Andy was freak of nature in the most beautiful way possible. As many know, he was a master of many instruments. I won’t count them because I’m sure there’s a few that I don’t even know about. If it had strings or you blew through it, he could probably play it — and well.
One of my favorite stories Andy told me was about him bringing home a violin he bought at a secondhand store. He’d be in his room day after day trying to play it until one day his mom knocked on the door and said, “Andy, I think this might be one instrument you can’t play.” Lucky me!
One time Andy was driving the band van into New York City for a gig with one of our other mutual bands, Kings In Disguise. He pulled up to the toll booth at the Holland Tunnel, rolled down the window and with a completely straight face said to the older man taking the toll, “We’re on the guest list.” The toll man responded, “Oh man, I about let you through!” We all laughed our asses off, including the toll man.
Another time I was supposed to meet Andy at a music store in Morristown, New Jersey called Star Music. I got there early and was the only person in the store. There was an older woman and her son behind the counter. I was quietly looking at the guitars on the far side of the store. They must have forgotten I was there. I noticed Andy pulling up out front in his Volvo and I heard the women behind the counter say, “Oh, no. Here comes that Andy Goessling again. He’ll probably play every instrument in the shop and buy nothing!” And if we weren’t supposed to be somewhere, I’m sure he would have!
I’ll never stop missing him but I’ll always have the many amazing memories we made together. A wise man once said, “He who has gone, so we but cherish his memory, abides with us more potent, nay, more present than the living man.” And I’ve found those words to be so true and of great comfort.
Andy Goessling was a musical genius. I’ve always hesitated to describe anyone in those terms but not him. Calling someone a genius implies something given not created. A gift. Something handed from beyond. Ninety-nine-point-nine percent of artists are born with a love of expression and love for whatever form moves them but little else in terms of tools for creating. We all come into this world the same: screaming and unformed. The tools we use to express ourselves are forged over time and it took me a few years to see that Andy was rare. The 0.1 percent.

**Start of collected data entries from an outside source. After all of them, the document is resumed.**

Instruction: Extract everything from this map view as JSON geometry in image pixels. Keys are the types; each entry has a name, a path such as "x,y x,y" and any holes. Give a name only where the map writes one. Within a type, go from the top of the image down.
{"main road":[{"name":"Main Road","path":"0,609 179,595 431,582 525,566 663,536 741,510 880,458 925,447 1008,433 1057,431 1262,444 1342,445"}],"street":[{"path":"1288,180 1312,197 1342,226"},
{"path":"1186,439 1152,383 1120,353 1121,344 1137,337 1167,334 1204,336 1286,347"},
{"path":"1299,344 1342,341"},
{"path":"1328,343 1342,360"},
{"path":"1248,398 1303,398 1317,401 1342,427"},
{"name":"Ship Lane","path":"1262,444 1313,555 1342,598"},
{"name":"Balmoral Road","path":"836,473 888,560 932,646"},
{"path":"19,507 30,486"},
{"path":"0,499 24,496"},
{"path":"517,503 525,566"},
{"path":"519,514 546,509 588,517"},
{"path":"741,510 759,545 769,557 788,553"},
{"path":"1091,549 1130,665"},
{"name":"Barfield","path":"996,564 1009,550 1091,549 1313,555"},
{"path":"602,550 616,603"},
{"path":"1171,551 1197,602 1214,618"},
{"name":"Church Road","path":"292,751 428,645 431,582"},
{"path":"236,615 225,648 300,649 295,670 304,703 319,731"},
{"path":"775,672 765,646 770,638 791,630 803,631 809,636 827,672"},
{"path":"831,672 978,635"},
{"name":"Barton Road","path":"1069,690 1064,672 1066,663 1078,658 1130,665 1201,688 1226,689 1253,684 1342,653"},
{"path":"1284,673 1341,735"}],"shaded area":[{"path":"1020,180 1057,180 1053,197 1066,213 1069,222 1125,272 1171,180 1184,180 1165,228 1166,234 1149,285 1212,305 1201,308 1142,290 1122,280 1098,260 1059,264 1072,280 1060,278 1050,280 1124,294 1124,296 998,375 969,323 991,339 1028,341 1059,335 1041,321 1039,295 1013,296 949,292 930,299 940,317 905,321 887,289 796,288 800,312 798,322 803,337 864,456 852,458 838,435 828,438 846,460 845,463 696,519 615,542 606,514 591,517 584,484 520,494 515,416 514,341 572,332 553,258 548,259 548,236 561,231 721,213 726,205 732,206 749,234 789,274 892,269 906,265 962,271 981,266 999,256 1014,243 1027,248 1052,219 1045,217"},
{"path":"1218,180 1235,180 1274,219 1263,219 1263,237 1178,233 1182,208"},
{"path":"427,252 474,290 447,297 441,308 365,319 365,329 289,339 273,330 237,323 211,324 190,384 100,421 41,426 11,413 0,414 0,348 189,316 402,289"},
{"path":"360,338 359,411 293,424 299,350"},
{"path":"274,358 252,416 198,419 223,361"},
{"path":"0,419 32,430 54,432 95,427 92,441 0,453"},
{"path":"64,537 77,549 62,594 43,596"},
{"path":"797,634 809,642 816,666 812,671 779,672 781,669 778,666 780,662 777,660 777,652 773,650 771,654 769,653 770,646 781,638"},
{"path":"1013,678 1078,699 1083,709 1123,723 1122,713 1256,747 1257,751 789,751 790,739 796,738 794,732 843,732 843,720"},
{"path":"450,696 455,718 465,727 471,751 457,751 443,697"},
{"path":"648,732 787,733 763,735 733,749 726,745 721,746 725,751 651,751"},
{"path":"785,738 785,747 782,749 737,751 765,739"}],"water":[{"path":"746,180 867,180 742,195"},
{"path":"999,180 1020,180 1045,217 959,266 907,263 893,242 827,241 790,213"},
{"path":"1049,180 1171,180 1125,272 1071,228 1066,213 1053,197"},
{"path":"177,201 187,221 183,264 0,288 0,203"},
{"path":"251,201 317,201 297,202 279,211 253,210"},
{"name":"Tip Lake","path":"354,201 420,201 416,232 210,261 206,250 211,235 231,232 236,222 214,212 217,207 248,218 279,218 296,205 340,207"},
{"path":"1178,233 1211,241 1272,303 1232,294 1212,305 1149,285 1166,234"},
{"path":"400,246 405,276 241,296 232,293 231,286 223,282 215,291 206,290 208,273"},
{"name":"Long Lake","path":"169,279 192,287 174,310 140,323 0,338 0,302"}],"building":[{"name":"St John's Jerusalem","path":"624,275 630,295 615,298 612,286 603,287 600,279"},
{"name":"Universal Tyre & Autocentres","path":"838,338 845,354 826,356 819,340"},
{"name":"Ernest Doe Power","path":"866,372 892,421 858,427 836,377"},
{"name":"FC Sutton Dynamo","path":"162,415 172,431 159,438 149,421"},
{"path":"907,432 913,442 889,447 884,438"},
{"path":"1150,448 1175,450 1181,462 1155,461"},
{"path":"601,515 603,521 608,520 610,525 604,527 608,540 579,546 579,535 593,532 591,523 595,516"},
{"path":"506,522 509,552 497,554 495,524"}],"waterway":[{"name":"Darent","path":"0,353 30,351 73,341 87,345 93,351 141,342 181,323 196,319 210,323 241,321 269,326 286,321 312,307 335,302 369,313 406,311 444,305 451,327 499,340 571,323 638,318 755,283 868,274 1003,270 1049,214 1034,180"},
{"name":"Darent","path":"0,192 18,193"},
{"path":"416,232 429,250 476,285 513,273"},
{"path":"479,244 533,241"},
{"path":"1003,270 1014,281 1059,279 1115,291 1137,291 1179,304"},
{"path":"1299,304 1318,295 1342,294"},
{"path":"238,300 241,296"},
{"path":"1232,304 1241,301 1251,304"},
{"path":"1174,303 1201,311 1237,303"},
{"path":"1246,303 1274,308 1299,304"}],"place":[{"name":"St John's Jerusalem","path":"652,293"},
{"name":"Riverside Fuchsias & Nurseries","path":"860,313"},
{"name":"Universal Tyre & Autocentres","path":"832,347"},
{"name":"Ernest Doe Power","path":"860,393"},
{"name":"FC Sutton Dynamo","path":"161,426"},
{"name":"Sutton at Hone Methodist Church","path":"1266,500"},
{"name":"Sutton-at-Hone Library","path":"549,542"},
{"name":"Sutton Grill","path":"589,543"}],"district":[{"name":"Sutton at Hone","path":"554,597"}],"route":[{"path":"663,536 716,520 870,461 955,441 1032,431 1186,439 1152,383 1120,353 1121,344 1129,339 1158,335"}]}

Andy played well over a dozen instruments in RRE alone. He played a handful more that never even entered the RRE orbit. Some of these instruments were similar but some couldn’t be more different. This in itself is a feat, but he was also an incredible soloist on a handful of these instruments. Most people spend their lives trying to be a great soloist on one instrument and he did it on many. Most people have never even heard of the zither … he owned piles of them. That instrument alone requires a certain type of brain to understand. After watching for a time and seeing the breadth of what he could say and do on an instrument I could only think that maybe the myth of some divine touch wasn’t entirely false.
The genius label can also be awkward because sometimes it’s used to excuse eccentric, rude, or even abusive behavior. Andy was the antithesis of these things. He was the glue that held our sound together musically but his unflappable personality is something no band can survive without. Art thrives on emotion and artists deliver it in spades. That’s great on stage, in words, and in melody but trying to do business, that bane of an artists existence, it can easily turn a conversation into a cage match. Andy was a grounding force.
The ground is gone now and I only see sky. The place we look when we think of the divine. The beyond. A place that I thought had little hand in the journey from screaming and unformed to coherent and complete. Thank you Andy for changing my mind. I love you. I miss you.